Многие люди, правда, боялись его, но и эти люди и все другие презирали и сторонились его. А без утверждения себя в жизни, без уважения людей даже вещи и тряпки, которые доставались жене, не приносили ему никакого удовлетворения. Они жили с женой хуже зверей: звери же имеют свои радости от солнца и пищи и продолжают в жизни самих себя.
Кроме арестов и облав, в которых он участвовал, Игнат Фомин, как и все полицейские, нес караульную службу — дозорным по улицам или на посту при учреждениях.
В эту ночь он был дежурным при дирекционе, занимавшем помещение школы имени Горького в парке.
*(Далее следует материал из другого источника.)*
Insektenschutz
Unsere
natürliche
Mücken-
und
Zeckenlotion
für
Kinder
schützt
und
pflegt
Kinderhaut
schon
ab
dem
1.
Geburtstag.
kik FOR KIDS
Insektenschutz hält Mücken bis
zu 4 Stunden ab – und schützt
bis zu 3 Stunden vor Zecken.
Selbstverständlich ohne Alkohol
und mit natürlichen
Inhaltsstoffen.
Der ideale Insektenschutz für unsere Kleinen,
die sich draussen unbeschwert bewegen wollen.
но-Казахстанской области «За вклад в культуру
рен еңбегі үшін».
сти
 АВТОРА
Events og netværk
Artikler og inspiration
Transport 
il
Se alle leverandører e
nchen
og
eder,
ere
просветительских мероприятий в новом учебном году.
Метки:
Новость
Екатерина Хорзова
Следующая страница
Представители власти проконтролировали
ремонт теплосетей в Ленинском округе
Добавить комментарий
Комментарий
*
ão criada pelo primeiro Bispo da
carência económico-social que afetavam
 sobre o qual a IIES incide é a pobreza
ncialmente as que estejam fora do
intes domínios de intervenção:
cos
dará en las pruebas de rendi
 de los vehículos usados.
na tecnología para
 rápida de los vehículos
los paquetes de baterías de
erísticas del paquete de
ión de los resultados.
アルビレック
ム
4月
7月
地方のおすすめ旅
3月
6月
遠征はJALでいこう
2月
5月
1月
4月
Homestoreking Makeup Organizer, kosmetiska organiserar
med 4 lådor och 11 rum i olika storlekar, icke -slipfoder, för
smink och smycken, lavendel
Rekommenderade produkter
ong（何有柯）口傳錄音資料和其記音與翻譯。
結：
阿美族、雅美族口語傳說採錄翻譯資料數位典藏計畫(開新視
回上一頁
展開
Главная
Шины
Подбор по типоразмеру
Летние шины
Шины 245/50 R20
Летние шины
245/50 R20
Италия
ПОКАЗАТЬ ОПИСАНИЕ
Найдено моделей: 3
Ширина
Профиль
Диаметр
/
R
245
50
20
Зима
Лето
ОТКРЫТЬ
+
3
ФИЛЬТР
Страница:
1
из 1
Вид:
Ветер порывами шумел листвою и постанывал в тонких стволах деревьев и мел влажный лист по аллеям. Шел дождь — не дождь, какая-то мелкая морось, — небо нависло темное, мутное, и все-таки чудились за этой мутью не то месяц, не то звезды, купы деревьев проступали темными и тоже мутными пятнами, влажные края которых сливались с небом, точно растворялись в нем.
Кирпичное здание школы и высокое глухое деревянное здание летнего театра, как темные глыбы, громоздились друг против друга, через аллею.
Фомин в длинном, черном, застегнутом наглухо осеннем пальто с поднятым воротником ходил взад-вперед по аллее между зданиями, не углубляясь в парк, точно он был на цепи. Иногда он останавливался под деревянной аркой ворот, прислонившись к одному из столбов. Так он стоял и смотрел в темноту, вдоль по Садовой, где жили люди, когда рука, со страшной силой обнявшая его сзади под подбородок, сдавила ему горло — он не смог даже захрипеть — и согнула его назад через спину так, что в позвоночнике его что-то хрустнуло, и он упал на землю. В то же мгновение он почувствовал несколько пар рук на своем теле. Одна рука попрежнему держала его за горло, а другая железными тисками сдавила нос, и кто-то загнал кляп в судорожно раскрывшийся рот и туго захлестнул всю нижнюю часть лица чем-то вроде сурового полотенца.